You won six Stanley Cups in your career, but the one with the Rangers is the one that stands out. What did it mean to end that 54-year drought for that franchise?
There's just so much meaning in that Cup. Obviously it's an Original Six team, a 54-year drought, the generations of fans, the fan base, it just runs so deep with meaning, not only for the organization and the players but for the people. I think it really transcended hockey in general. It became bigger than the game. The storylines were incredible. It was a tremendous moment for sports and, like I said, I think it transcended hockey and put it where it really kind of captured a lot of people's imaginations.
In the conference finals in '94, you famously guaranteed a win in Game 6, then backed it up with a hat trick. Were you nervous at any point about not being able to deliver on your guarantee?
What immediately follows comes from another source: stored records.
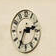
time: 2:34
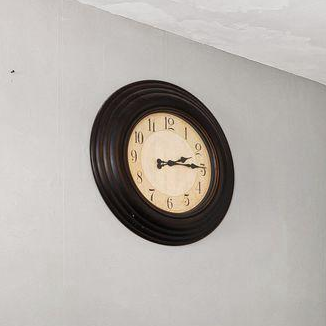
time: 2:14
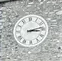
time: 3:13
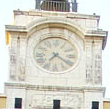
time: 7:20
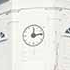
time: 12:13
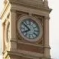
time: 7:51
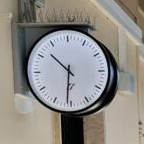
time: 10:31
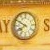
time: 7:49
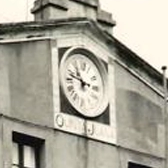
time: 10:47
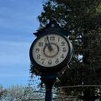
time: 10:56
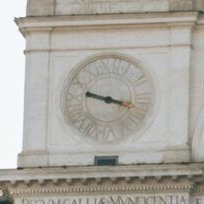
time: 9:17
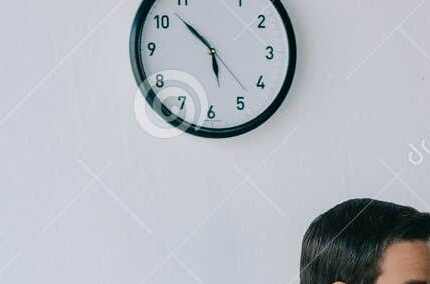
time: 5:51
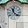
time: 11:21
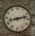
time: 8:12
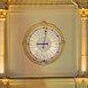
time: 9:01
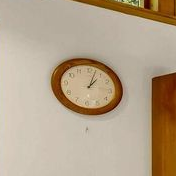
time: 1:02
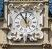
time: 11:54
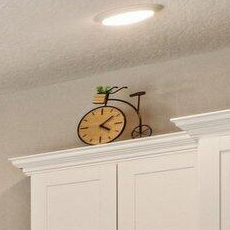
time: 4:07
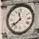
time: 11:38
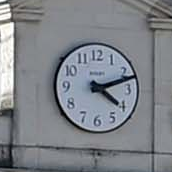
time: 4:12
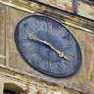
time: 9:20
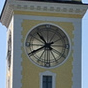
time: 10:40
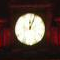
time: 12:03
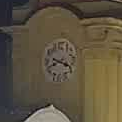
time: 3:40
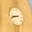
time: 8:42
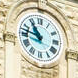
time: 10:47
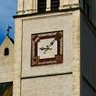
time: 9:07
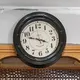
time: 3:47
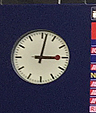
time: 3:01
No. No. I didn't think of it in that regard. I realized how close we were to winning a cup because of my experience in the past. I felt we could beat New Jersey because we'd proved it to ourselves six times in the regular season, where we won all six matches. We found ourselves in an incredible series against a team that was playing really well, but I still believed we could win the series. I think as the event unfolded and you're getting ready to play the game, you just prepare the way you always have and get ready to play the game and shut out all outside distractions. You get ready to play the game and your preparation gives you the confidence to go out there and play your best. I think as a group, that's what we tried to do. We relied on our preparation and all the work we put in all year. We relied on our conditioning and we relied on the fact we believed in each other and we went in there and, collectively, we found a way to win the game.